«Je me rends compte que j'ai été dégueulasse avec mon mari.» Entendu lundi matin cet aveu lâché sereinement à l'antenne de France-Inter. Pour son émission Toute la vie, Vicky Sommet s'interrogeait sur les conséquences du chômage sur les familles, et les couples en particulier.
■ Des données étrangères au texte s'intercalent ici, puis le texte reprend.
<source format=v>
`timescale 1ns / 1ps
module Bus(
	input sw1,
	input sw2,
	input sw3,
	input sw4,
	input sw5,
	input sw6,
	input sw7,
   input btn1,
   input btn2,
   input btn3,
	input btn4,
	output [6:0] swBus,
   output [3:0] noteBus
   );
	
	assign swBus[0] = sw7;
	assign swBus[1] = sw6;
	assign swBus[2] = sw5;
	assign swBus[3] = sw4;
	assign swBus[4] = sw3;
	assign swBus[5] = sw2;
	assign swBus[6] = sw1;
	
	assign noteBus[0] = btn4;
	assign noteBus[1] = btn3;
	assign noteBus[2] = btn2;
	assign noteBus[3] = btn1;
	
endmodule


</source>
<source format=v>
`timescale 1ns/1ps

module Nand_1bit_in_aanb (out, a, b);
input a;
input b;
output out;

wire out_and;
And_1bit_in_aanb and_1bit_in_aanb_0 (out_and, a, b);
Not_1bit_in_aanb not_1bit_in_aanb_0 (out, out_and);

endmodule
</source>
Sujet aride pour un jour férié, mais très bien développé, surtout par les témoignages d'auditeurs, qui appelaient pour raconter leur expérience avec une troublante sincérité. Ainsi cette dame, qui estime avoir dénigré son homme depuis son entrée au chômage: «Parfois je le haïssais de ne rien faire.» Ainsi, également, ce «Michel» qui explique avec une précision presque cruelle ses états d'âme depuis le début de son inactivité professionnelle: «J'avais perdu mon statut», «Peu à peu, notre couple s'est brisé, au fur et à mesure que je perdais ma confiance en moi».
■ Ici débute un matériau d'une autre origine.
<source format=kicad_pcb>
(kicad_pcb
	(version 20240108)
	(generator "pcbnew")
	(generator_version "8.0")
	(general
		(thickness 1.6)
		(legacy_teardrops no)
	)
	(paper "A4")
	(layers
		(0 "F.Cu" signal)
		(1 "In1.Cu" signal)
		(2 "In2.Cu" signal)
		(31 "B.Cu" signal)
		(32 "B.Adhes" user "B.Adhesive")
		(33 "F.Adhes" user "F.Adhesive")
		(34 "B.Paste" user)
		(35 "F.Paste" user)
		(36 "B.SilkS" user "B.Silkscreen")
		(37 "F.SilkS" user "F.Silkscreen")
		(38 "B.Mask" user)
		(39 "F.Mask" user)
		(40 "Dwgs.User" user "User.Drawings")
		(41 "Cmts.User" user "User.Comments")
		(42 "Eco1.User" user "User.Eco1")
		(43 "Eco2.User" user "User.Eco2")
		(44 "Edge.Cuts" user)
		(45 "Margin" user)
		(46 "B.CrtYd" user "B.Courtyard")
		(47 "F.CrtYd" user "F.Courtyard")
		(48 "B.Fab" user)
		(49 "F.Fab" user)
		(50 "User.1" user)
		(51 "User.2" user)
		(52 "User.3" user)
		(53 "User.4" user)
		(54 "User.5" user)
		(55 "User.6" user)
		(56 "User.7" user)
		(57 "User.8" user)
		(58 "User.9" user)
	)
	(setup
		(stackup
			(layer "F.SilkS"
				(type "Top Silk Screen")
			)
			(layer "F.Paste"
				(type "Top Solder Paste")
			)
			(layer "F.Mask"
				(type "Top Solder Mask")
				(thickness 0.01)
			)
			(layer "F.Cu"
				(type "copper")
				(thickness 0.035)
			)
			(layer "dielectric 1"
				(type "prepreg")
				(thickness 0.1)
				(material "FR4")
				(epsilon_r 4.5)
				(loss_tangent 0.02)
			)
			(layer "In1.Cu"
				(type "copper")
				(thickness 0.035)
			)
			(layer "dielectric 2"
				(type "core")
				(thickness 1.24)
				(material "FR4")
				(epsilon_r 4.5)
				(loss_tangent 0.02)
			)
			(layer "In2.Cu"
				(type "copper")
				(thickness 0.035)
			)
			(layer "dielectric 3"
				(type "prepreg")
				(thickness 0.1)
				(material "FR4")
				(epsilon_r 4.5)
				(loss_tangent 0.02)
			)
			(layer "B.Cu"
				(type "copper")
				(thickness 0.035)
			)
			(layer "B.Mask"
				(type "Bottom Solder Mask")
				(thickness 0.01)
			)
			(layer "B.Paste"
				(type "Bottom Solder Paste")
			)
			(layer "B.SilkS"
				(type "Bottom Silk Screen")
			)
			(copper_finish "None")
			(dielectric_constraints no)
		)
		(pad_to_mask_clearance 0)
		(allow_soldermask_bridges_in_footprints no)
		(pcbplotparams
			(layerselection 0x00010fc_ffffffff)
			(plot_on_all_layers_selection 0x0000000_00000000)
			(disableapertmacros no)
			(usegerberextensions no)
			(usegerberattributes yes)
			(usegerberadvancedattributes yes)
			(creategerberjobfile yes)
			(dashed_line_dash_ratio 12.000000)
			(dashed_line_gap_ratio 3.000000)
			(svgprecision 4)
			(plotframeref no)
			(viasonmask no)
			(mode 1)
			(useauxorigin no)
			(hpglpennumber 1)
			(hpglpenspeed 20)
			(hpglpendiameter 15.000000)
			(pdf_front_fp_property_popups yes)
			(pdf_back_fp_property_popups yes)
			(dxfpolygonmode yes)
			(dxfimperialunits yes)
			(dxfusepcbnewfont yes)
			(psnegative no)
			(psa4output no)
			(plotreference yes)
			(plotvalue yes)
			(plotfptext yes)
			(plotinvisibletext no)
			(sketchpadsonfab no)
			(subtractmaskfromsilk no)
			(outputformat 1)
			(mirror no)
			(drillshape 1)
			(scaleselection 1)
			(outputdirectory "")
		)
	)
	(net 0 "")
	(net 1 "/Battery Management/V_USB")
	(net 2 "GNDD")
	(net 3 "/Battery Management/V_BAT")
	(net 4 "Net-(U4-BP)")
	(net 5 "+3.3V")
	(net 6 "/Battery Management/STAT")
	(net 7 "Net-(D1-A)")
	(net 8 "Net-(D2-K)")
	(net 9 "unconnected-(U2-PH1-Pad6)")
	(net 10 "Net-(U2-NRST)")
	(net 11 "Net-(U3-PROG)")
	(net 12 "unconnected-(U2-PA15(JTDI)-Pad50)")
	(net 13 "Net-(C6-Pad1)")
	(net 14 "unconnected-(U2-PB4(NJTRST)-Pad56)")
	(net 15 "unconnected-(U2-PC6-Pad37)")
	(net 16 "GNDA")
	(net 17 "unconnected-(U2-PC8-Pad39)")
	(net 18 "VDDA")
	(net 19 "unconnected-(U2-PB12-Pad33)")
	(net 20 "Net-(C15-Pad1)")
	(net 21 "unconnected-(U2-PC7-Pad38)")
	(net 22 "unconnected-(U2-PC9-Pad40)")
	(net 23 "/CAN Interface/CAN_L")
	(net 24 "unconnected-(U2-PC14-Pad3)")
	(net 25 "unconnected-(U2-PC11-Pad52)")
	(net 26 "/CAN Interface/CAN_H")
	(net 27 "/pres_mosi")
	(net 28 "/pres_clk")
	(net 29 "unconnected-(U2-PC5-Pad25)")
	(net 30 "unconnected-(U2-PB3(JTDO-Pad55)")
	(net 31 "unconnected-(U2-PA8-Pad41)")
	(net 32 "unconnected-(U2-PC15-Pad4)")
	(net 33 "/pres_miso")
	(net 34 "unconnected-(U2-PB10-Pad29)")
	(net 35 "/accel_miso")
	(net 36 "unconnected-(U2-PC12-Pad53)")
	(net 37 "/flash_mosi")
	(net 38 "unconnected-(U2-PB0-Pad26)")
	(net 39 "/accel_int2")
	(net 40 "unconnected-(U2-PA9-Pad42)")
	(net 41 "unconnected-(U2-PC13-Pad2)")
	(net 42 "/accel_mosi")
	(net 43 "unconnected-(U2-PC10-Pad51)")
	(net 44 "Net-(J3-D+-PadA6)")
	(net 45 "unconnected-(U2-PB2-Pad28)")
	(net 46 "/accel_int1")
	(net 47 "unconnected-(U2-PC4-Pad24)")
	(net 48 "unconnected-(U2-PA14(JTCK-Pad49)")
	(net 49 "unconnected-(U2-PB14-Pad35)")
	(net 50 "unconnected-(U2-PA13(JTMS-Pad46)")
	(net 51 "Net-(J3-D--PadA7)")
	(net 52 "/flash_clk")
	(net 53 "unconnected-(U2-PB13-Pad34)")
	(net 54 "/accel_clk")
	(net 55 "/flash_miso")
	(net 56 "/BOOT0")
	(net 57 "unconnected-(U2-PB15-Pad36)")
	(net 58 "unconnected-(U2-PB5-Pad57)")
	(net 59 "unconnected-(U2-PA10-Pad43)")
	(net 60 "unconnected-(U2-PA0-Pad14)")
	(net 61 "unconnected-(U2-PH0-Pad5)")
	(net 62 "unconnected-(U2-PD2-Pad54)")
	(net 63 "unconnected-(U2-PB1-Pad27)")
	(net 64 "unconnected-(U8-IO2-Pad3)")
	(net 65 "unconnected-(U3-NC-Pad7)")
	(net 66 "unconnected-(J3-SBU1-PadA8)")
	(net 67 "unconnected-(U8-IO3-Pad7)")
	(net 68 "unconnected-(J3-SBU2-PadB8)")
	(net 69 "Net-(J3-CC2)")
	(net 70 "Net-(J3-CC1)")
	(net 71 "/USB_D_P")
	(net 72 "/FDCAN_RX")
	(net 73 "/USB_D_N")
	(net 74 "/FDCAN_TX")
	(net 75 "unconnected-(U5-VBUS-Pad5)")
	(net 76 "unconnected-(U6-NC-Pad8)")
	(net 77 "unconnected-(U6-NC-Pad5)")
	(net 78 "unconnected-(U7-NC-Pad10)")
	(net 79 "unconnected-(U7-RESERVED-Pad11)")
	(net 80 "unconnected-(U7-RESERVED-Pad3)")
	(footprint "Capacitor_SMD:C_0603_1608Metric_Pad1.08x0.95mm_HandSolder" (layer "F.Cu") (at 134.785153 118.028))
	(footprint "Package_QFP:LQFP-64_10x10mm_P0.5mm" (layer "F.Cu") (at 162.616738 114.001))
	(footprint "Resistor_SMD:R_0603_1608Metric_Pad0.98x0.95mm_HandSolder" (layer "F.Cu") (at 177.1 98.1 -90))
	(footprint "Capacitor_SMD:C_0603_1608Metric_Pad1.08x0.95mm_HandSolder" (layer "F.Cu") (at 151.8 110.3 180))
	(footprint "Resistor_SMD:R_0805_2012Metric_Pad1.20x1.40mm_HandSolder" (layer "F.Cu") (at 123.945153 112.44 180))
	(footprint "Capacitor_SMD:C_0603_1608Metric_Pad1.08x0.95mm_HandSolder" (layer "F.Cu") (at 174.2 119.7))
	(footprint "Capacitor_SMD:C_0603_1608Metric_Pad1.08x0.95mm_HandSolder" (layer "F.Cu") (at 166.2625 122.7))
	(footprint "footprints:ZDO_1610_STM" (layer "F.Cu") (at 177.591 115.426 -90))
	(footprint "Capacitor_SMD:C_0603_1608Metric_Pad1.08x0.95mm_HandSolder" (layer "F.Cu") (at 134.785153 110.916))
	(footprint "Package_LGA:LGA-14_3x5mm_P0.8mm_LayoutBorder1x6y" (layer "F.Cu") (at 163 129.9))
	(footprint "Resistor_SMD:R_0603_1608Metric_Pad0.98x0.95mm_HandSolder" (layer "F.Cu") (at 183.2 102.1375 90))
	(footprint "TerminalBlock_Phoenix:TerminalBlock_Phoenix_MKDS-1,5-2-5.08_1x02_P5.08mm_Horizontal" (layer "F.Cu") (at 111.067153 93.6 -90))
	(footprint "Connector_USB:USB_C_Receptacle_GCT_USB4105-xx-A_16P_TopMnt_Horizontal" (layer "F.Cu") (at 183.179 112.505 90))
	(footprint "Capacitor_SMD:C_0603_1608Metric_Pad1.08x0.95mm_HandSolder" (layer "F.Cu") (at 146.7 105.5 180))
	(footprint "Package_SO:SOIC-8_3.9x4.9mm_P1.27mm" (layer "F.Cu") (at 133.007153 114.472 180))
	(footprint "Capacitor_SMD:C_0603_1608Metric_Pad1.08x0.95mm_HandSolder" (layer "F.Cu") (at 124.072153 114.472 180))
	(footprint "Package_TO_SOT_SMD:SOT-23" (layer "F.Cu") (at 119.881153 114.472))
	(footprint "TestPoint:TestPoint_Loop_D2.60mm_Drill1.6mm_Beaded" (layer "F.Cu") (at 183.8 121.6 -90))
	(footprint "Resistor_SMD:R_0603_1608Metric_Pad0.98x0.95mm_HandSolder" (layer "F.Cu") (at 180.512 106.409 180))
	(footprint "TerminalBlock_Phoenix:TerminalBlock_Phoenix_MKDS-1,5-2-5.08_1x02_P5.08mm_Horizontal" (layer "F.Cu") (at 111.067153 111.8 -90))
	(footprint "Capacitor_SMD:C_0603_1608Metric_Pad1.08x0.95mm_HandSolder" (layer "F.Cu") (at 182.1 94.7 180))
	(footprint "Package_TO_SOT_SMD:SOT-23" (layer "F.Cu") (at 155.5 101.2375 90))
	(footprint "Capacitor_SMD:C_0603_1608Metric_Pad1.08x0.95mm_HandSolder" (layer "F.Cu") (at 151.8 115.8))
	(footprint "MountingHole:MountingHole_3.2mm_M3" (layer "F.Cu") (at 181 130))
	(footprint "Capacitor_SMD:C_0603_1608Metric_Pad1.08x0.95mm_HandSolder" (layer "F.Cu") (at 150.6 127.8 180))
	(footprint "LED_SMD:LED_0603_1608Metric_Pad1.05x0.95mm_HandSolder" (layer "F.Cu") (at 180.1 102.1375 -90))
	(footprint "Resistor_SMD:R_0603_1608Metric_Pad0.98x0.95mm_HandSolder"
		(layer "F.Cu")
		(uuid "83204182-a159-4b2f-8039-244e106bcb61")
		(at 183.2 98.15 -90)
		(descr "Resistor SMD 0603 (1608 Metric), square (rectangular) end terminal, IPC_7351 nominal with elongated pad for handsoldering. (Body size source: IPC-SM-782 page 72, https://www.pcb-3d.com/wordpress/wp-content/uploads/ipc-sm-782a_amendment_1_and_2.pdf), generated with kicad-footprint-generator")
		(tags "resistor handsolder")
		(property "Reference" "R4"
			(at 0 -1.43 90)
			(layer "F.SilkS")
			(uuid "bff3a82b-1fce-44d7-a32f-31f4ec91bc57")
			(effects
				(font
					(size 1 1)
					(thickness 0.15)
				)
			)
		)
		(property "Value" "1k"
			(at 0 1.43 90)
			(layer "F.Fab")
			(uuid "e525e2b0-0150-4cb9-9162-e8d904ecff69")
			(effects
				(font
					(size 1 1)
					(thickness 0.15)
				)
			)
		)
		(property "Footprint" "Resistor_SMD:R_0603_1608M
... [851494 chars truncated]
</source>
Dans la tempête de discours provoqués, toujours, par l'horreur économique et ses ersatz, la radio, ce matin-là, a encore une fois sonné juste. En usant de ses principaux atouts: la simplicité du ton, le dépouillement et la focalisation sur la parole. A la TV, on imagine le grand raout émotionnel que ces témoignages auraient suscité: vaste plateau à l'ambiance dramatique, orné de témoins-polichinelles pour faire plus populaire, confessions soufflées à un animateur recueilli et complice usant du même registre que pour aborder les SDF et le sida. A la radio, l'auditeur concentré sur les voix et leur propos ne s'épanche pas, il ne fait qu'écouter. C'est bien plus émouvant.